Marcio Cypriano, presidente do segundo maior banco privado do País, o Bradesco, comentou nesta semana a possibilidade de as instituições públicas liderarem o movimento de queda do spread e fez um alerta. ''Se fosse negócio simples de conseguir, os bancos oficiais há muito tempo já teriam promovido a redução dos spreads'', disse. ''O governo tem 50% do sistema financeiro, com a Caixa e o Banco do Brasil. Se fosse simples, baixaria por decreto e o sistema todo acompanharia. Mas não é o que acontece'', completou o executivo.
O professor de Economia da Universidade de Brasília (UnB) Roberto Ellery não exclui a possibilidade de Banco do Brasil e Caixa Econômica Federal praticarem juros menores que os concorrentes privados. Contudo, Ellery alerta que este processo deve ser feito de forma cautelosa. Ele aponta que, por se tratarem de estatais, um eventual prejuízo será bancado pelo contribuinte.
''Até onde o spread pode baixar é uma decisão técnica. (…) Se os bancos baixarem demais o spread, não conseguindo cobrir seus custos, incluindo o risco do crédito, como se trata de um banco público, essa conta a gente já sabe quem vai pagar'', alerta.
De fato, nesta semana, ambas as instituições estatais anunciaram redução em suas taxas praticadas. Mas esse movimento não deve ser seguido pelos bancos privados. Sem uma reforma tributária ou queda acentuada da Selic, estas empresas teriam que aceitar mexer em suas margens de lucro. ''Nas palavras do ministro da Fazenda, o Banco do Brasil não foi feito para dar lucro. Mas duvido que alguém vá comprar ações do Bradesco pensando em ajudar o crédito no País ao invés de obter lucros'', diz Assaf.
Medidas de longo prazo
Além de mexer na margem de lucro, os especialistas também apontaram outras medidas de médio e longo prazo que poderiam ajudar na redução do spread bancário no País. Uma delas é a queda acentuada da taxa básica de juros, hoje em 12,75% ao ano. Para o professor de Economia da Pontifícia Universidade Católica de São Paulo (PUC-SP) Antonio Corrêa de Lacerda, uma redução mais acentuada da Selic faria com que os bancos abandonassem o investimento seguro e rentável em títulos públicos para voltar a buscar ganhos e competir no mercado de crédito ao setor privado.

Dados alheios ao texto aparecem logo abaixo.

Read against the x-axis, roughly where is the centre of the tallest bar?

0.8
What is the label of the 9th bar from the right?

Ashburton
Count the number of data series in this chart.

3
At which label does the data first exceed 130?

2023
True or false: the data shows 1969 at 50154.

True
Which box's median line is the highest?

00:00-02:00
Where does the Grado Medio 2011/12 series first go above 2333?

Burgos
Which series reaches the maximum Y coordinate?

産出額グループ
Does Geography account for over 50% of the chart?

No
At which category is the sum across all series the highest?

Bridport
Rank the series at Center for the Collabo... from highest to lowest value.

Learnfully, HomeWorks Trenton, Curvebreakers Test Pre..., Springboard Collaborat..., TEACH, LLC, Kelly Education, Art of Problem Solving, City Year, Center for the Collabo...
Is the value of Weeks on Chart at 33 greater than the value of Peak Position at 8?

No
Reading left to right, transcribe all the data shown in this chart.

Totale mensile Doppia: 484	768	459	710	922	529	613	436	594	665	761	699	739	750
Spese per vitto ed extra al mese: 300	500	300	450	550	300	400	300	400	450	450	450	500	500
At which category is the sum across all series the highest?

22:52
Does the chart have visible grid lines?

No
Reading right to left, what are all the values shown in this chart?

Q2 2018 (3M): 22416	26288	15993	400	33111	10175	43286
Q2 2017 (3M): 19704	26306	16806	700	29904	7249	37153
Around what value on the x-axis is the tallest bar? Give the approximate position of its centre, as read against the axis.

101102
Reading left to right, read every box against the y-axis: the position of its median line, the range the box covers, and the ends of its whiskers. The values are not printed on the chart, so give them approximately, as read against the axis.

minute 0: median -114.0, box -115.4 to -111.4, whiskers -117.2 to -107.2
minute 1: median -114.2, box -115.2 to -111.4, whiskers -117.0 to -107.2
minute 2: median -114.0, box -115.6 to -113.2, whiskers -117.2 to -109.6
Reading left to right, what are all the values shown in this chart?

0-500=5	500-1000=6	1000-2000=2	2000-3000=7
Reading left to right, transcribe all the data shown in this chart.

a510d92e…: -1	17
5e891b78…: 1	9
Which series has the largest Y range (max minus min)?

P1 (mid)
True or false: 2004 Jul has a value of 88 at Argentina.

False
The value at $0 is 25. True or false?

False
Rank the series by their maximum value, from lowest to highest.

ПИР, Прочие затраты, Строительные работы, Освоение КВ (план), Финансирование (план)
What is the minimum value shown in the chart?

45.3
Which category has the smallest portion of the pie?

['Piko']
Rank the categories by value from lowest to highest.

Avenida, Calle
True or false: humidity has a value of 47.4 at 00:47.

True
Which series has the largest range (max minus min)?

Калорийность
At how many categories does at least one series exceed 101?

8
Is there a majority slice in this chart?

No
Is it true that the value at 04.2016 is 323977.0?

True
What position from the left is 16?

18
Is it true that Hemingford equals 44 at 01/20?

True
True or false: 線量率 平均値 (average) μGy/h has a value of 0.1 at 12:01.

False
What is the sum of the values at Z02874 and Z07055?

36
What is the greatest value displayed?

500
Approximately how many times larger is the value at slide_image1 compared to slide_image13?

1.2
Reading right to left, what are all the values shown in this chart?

''Mas é necessário também reduzir os impostos vinculados ao crédito e também reduzir ainda mais o (depósito) compulsório'', afirmou o professor da PUC.
Segundo Ellery, da UnB, além da estrutura tributária brasileira, há uma parte ''razoável'' do spread bancário que cobre os riscos de inadimplência por parte do concessor do crédito. ''No Brasil nosso sistema legal facilita a vida do devedor'', explica. ''Existe uma questão legal (na questão da inadimplência). O banco não é uma agência para retomar automóveis e imóveis de pessoas que não pagam seus financiamentos, há um custo nisso'', diz Assaf Neto. ''Vai ter que haver uma mudança estrutural'', completa.